Interpreting the rule of law
The current practice among governments and companies is to treat language services as any other commodity, the result being that the quality they promise citizens and customers is not what they provide.
Kontax - HTT - Bihorel - France - To someone who has lived in a country where there is no rule of law, to sacrifice justice to monetary concerns is the greatest crime of all. Yet that is exactly what Britain’s Ministry of Justice has done in contracting its court interpreting services nationwide to a single, inexperienced company – which then sought to pay interpreters sub-standard wages in order to keep to budget, and make further profit.
Quite apart from the resulting mistrials due to amateur interpreting – the qualified court interpreters rightly refusing to work for the company – and the occasional no trial at all when the interpreters failed to attend the court proceedings, it is a poor but accurate reflection of a world in which one of its richest countries, the greatest centre of financial power and the supposed birthplace of modern democracy is unwilling to provide a fundamental right, that of a fair trial.

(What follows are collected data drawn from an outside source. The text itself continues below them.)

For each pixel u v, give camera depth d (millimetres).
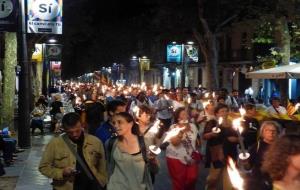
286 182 3000
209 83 35656
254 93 46500
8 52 18719
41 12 16703
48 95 45781
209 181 9219
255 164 6520
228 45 53094
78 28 41938
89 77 113312
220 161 8977
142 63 71062
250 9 29891
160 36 43000
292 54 27797
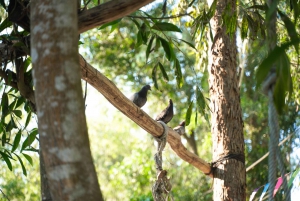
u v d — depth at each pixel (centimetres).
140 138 2616
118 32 2130
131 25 2089
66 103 446
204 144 2322
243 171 1033
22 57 690
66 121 443
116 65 2452
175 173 2395
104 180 3027
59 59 454
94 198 437
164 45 777
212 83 1060
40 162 738
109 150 3084
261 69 415
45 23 461
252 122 2148
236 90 1055
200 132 2559
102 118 3130
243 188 1025
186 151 970
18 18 639
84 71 710
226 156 1027
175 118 2452
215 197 1028
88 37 2344
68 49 458
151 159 2456
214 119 1050
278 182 962
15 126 808
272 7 437
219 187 1021
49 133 444
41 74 454
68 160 437
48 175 443
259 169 2066
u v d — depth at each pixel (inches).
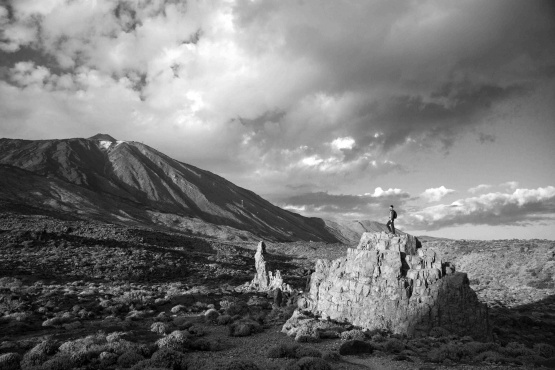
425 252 1617.9
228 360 1153.4
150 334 1550.2
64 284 2787.9
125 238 5255.9
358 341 1204.5
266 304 2333.9
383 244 1690.5
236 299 2508.6
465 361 1082.1
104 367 1058.1
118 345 1218.0
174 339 1310.3
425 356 1147.3
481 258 4227.4
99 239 4500.5
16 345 1272.1
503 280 3496.6
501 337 1534.2
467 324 1391.5
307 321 1616.6
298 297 2222.0
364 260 1668.3
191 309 2176.4
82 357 1092.5
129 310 2108.8
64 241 4062.5
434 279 1496.1
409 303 1464.1
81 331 1530.5
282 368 1031.0
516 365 1040.8
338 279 1752.0
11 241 3740.2
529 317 1978.3
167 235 6314.0
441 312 1416.1
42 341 1268.5
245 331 1583.4
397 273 1551.4
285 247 7736.2
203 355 1231.5
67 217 6747.1
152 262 3949.3
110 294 2485.2
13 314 1768.0
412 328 1412.4
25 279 2768.2
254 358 1188.5
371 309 1536.7
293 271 4539.9
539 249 4010.8
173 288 2977.4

The case also illustrates the current practice among governments and companies to treat language services as any other commodity, the result being that the quality they promise citizens and customers is not what they provide.
Furthermore, a new law ensuring the right of defendants to information during criminal proceedings throughout the European Union was recently published in the Official Journal. The European Commission proposed the law in July 2010 as part of a series of fair trial rights to be applied throughout the EU.
Among the rights granted by the law, defendants are entitled to interpretation and translation in any language if they do not understand that of the proceedings.
For interpreters and those who need their services, from street level when suspects try to explain to police trying to understand them, to the war criminals heard at the international court of justice in The Hague, those rights are not just pieces of paper, they can mean years in prison or freedom.
At the moment, the chances that citizens will be properly informed of their rights vary across the EU. Yet even they are lucky compared with most other countries where no such rights exist.
Luck and justice, however, have nothing in common. Access to a fair trial is a fundamental human right and should be guaranteed in every country, whether rich or poor. Indeed, ensuring the same quality of justice for all is part of any country’s true wealth.
Governments and companies must recognize that language services are unlike any other commodity, and should not simply be contracted to the provider making the lowest bid, but to the one offering the highest quality.
Because in a competitive world, quality makes all the difference. And because unlike justice, where you get what you deserve, in translation, you get what you pay for. The problem is that at present in the UK, that comes down to the same thing.